> **Work item**: Looking through the listing, how many of its lines hold the word "plain"? Answer with only the number.

***

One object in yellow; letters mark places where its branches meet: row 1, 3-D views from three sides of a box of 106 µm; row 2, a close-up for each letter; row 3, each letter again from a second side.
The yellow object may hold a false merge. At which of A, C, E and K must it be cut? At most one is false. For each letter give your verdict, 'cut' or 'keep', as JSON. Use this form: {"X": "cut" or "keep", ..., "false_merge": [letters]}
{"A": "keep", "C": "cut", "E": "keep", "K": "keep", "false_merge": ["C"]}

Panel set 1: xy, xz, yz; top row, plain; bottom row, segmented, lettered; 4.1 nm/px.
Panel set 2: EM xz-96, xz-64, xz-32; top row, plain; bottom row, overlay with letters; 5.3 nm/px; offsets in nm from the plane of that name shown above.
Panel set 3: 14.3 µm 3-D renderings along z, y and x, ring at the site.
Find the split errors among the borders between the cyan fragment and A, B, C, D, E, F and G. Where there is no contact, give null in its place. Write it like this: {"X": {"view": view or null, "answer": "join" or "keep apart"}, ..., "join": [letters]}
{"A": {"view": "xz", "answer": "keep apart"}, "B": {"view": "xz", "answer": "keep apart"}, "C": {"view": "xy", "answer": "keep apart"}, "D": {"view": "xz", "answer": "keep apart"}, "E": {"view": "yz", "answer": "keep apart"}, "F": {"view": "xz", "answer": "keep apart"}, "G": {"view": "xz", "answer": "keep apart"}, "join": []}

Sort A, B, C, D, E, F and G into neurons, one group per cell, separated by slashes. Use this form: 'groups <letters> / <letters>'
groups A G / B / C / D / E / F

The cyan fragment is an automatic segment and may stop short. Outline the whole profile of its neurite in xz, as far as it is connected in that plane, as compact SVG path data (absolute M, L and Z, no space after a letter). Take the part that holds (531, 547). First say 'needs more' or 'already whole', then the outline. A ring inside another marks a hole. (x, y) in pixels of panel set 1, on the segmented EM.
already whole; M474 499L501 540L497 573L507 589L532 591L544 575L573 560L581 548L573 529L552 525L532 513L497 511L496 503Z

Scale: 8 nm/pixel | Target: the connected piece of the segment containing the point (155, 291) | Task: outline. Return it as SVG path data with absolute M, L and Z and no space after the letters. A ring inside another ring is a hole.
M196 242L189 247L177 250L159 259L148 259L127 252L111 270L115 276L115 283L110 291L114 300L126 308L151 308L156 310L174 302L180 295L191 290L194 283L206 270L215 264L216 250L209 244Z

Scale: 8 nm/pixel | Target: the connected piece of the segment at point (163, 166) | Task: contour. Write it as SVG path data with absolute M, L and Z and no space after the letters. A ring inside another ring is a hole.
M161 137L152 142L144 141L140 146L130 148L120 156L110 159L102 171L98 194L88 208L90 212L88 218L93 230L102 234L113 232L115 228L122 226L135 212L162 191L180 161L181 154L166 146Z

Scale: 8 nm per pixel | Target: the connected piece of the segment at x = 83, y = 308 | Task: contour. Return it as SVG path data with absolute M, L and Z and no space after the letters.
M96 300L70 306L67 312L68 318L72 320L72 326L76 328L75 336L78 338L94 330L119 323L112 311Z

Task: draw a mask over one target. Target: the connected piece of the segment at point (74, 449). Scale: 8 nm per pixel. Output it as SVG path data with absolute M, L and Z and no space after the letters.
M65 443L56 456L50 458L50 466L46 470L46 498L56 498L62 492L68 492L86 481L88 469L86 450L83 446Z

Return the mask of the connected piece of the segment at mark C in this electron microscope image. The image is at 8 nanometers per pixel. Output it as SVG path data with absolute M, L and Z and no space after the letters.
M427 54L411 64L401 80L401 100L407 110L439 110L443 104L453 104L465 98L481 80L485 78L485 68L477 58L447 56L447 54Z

***

> **Output of the exercise**: 2